§ ASSIGNMENT: Go through the lines below and copy each one that holds the string "APERTURE".

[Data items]
Segment Open

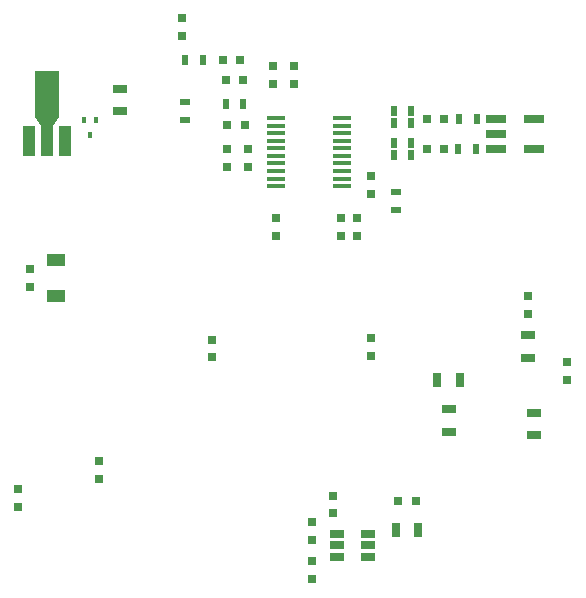
<source format=gbr>
G04 #@! TF.FileFunction,Paste,Top*
%FSLAX46Y46*%
G04 Gerber Fmt 4.6, Leading zero omitted, Abs format (unit mm)*
G04 Created by KiCad (PCBNEW 4.0.6) date Thursday, June 15, 2017 'PMt' 05:18:36 PM*
%MOMM*%
%LPD*%
G01*
G04 APERTURE LIST*
%ADD10C,0.100000*%
%ADD11R,1.300000X0.700000*%
%ADD12R,0.750000X0.800000*%
%ADD13R,1.000760X2.501900*%
%ADD14R,1.998980X4.000500*%
%ADD15R,0.400000X0.510000*%
%ADD16R,1.600000X1.000000*%
%ADD17R,0.800000X0.750000*%
%ADD18R,0.500000X0.900000*%
%ADD19R,0.900000X0.500000*%
%ADD20R,0.700000X1.300000*%
%ADD21R,1.651000X0.762000*%
%ADD22R,1.220000X0.650000*%
%ADD23R,1.524000X0.380000*%
G04 APERTURE END LIST*
D10*
D11*
X136657000Y-61854000D03*
X136657000Y-63754000D03*
D12*
X141859000Y-57392000D03*
X141859000Y-55892000D03*
D13*
X128927860Y-66233040D03*
X130429000Y-66233040D03*
X131930140Y-66233040D03*
D14*
X130429000Y-62280800D03*
D10*
G36*
X131429760Y-64255650D02*
X130929380Y-65004950D01*
X129928620Y-65004950D01*
X129428240Y-64255650D01*
X131429760Y-64255650D01*
X131429760Y-64255650D01*
G37*
D15*
X134612000Y-64501000D03*
X133612000Y-64501000D03*
X134112000Y-65801000D03*
D16*
X131191000Y-79351000D03*
X131191000Y-76351000D03*
D12*
X129032000Y-78601000D03*
X129032000Y-77101000D03*
X128016000Y-97270000D03*
X128016000Y-95770000D03*
X134874000Y-93357000D03*
X134874000Y-94857000D03*
X144399000Y-84582000D03*
X144399000Y-83082000D03*
X157861000Y-84431000D03*
X157861000Y-82931000D03*
X174498000Y-86475000D03*
X174498000Y-84975000D03*
X171196000Y-80887000D03*
X171196000Y-79387000D03*
D17*
X147181000Y-64897000D03*
X145681000Y-64897000D03*
X162584000Y-64389000D03*
X164084000Y-64389000D03*
D12*
X145669000Y-66941000D03*
X145669000Y-68441000D03*
X147447000Y-66941000D03*
X147447000Y-68441000D03*
D17*
X162584000Y-66929000D03*
X164084000Y-66929000D03*
D12*
X157861000Y-69227000D03*
X157861000Y-70727000D03*
X156718000Y-72795000D03*
X156718000Y-74295000D03*
X149860000Y-72771000D03*
X149860000Y-74271000D03*
X155321000Y-72771000D03*
X155321000Y-74271000D03*
X152908000Y-103354000D03*
X152908000Y-101854000D03*
X152908000Y-100064000D03*
X152908000Y-98564000D03*
D17*
X161659000Y-96774000D03*
X160159000Y-96774000D03*
D12*
X154686000Y-97790000D03*
X154686000Y-96290000D03*
D17*
X147054000Y-61087000D03*
X145554000Y-61087000D03*
X145300000Y-59436000D03*
X146800000Y-59436000D03*
D12*
X151384000Y-59956000D03*
X151384000Y-61456000D03*
X149606000Y-61456000D03*
X149606000Y-59956000D03*
D18*
X142125000Y-59436000D03*
X143625000Y-59436000D03*
X145554000Y-63119000D03*
X147054000Y-63119000D03*
X159790000Y-63754000D03*
X161290000Y-63754000D03*
X159790000Y-67437000D03*
X161290000Y-67437000D03*
D19*
X160020000Y-70624000D03*
X160020000Y-72124000D03*
D20*
X163500038Y-86531340D03*
X165400038Y-86531340D03*
D11*
X164465000Y-88966000D03*
X164465000Y-90866000D03*
X171196000Y-84621340D03*
X171196000Y-82721340D03*
D18*
X165354000Y-64389000D03*
X166854000Y-64389000D03*
D11*
X171704000Y-91181000D03*
X171704000Y-89281000D03*
D18*
X161278000Y-64770000D03*
X159778000Y-64770000D03*
X161290000Y-66421000D03*
X159790000Y-66421000D03*
X165239000Y-66929000D03*
X166739000Y-66929000D03*
D20*
X159959000Y-99187000D03*
X161859000Y-99187000D03*
D19*
X142113000Y-63004000D03*
X142113000Y-64504000D03*
D21*
X171640500Y-64389000D03*
X168465500Y-64389000D03*
X168465500Y-65659000D03*
X171640500Y-66929000D03*
X168465500Y-66929000D03*
D22*
X157607000Y-101455124D03*
X157607000Y-100505124D03*
X157607000Y-99555124D03*
X154987000Y-99555124D03*
X154987000Y-100505124D03*
X154987000Y-101455124D03*
D23*
X149859000Y-64325500D03*
X155449000Y-64325500D03*
X149859000Y-64965500D03*
X155449000Y-64965500D03*
X149859000Y-65605500D03*
X155449000Y-65605500D03*
X149859000Y-66245500D03*
X155449000Y-66245500D03*
X149859000Y-66885500D03*
X155449000Y-66885500D03*
X149859000Y-67525500D03*
X155449000Y-67525500D03*
X149859000Y-68165500D03*
X155449000Y-68165500D03*
X149859000Y-68805500D03*
X155449000Y-68805500D03*
X149859000Y-69445500D03*
X155449000Y-69445500D03*
X149859000Y-70085500D03*
X155449000Y-70085500D03*
M02*

</source>
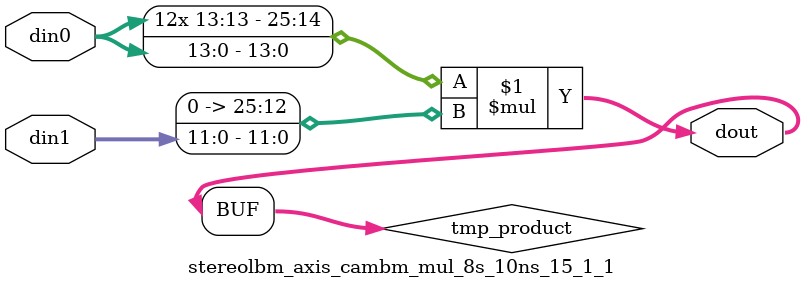
<source format=v>

`timescale 1 ns / 1 ps

  module stereolbm_axis_cambm_mul_8s_10ns_15_1_1(din0, din1, dout);
parameter ID = 1;
parameter NUM_STAGE = 0;
parameter din0_WIDTH = 14;
parameter din1_WIDTH = 12;
parameter dout_WIDTH = 26;

input [din0_WIDTH - 1 : 0] din0; 
input [din1_WIDTH - 1 : 0] din1; 
output [dout_WIDTH - 1 : 0] dout;

wire signed [dout_WIDTH - 1 : 0] tmp_product;












assign tmp_product = $signed(din0) * $signed({1'b0, din1});









assign dout = tmp_product;







endmodule

</source>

Segment Closed

§ OUTPUT FOR THIS EXERCISE:
G04 APERTURE LIST*
G04 APERTURE END LIST*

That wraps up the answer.